## [Work instruction]
Look through the entries for the line containing "left shoulder: (636, 271)". Then output that line and every line after it, exactly, to the end.

** Exercise data follows **

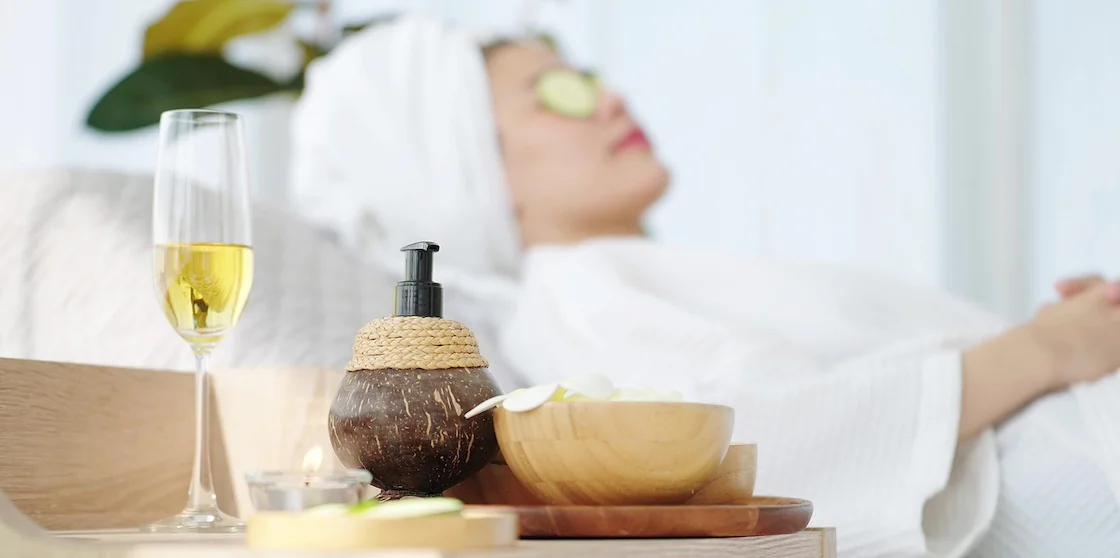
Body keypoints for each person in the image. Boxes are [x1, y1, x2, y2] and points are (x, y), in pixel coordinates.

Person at [289, 15, 1120, 557]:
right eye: (552, 96)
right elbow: (760, 441)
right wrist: (1045, 351)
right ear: (468, 175)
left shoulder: (636, 271)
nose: (605, 97)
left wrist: (1076, 332)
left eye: (581, 74)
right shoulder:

** End of Exercise data **

## [Result for this exercise]
left shoulder: (636, 271)
nose: (605, 97)
left wrist: (1076, 332)
left eye: (581, 74)
right shoulder:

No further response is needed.